Like other parts of our lives, there are many ways to make mistakes while using email.

Weak and Reused Passwords

While the reuse or use of weak passwords is always discouraged, these mistakes can prove particularly dangerous/problematic when it comes to email. The reason is that most online services allow you to reset your credentials (if you forgot or suspect that they are compromised) using email. A compromised email account places almost all of your online accounts at risk.

Recommendations:

  • Use a password manager to generate and store unique credentials

  • Do not reuse passwords (especially when it comes to email accounts)

  • Use passphrases for added security (length is the most crucial element of a secret’s security)

Intermingling Work and Personal activities

Using work email for personal use can compromise your privacy. Business accounts are frequently monitored (or at least subject to inspection), which means your personal affairs are no longer private.

Depending on your business and jurisdiction, using personal accounts for organizational purposes could be illegal. Usually, in litigation, relevant email is discoverable, which means that you could have lawyers crawling through your personal email. To safeguard your privacy, avoid using personal accounts and equipment for business purposes.

Think work and personal like church and state, keep them separate.

Sending Sensitive Information

Without applying additional protections, email is more like a postcard than a sealed envelope. Anyone (and anything) that your email passes through (or is stored on) has an opportunity to read the contents.

We will talk about some measures you can take to safeguard email in other modules, but understand that many of these measures are not commonly utilized or require both parties to support them. You should not send information such as government identification numbers, payment card data, personal financial or credit data via email. There may also be other types of data that are too sensitive to send over email. When in doubt, assume that email is insufficiently secure to send sensitive data.

Unintended Recipients

Even though email is not secure enough to send sensitive data, you will frequently conduct such sensitive communications via email. Due to human error and autocompletion of email addresses, it is too easy to send an email to someone you didn’t intend to.

You should double-check the recipients before sending an email message (primarily if the content is for specific audiences).

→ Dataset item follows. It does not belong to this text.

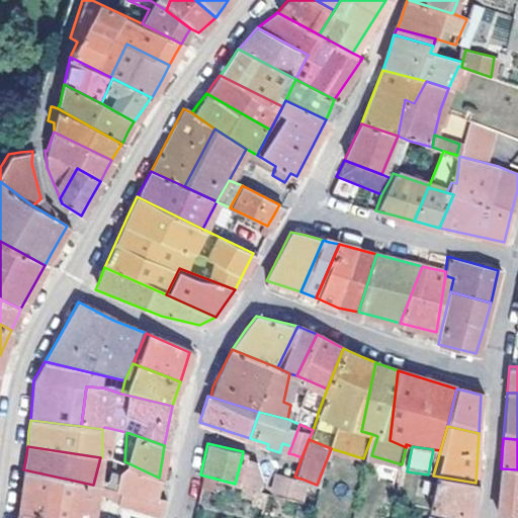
[(371,455),(369,461),(401,471),(402,464),(371,455)]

Clicking on links is a pattern of behavior we bring with us from browsing the web. The problem is that what you see in the email application may vary from where the link takes you. An intelligent attacker could cause some significant harm from you clicking on a link they’ve crafted.

We recommend going to the website/service independently of the link. Even if it looks like it is coming from a legitimate account, it could be someone spoofing the origin email address or the sender has a compromised account.

General Guidance

Pause and think before you act.

Nothing is so important or urgent that you can’t reach out to the sender via another communications channel to verify a request made via email.

Double-check the receivers and content before sending a message.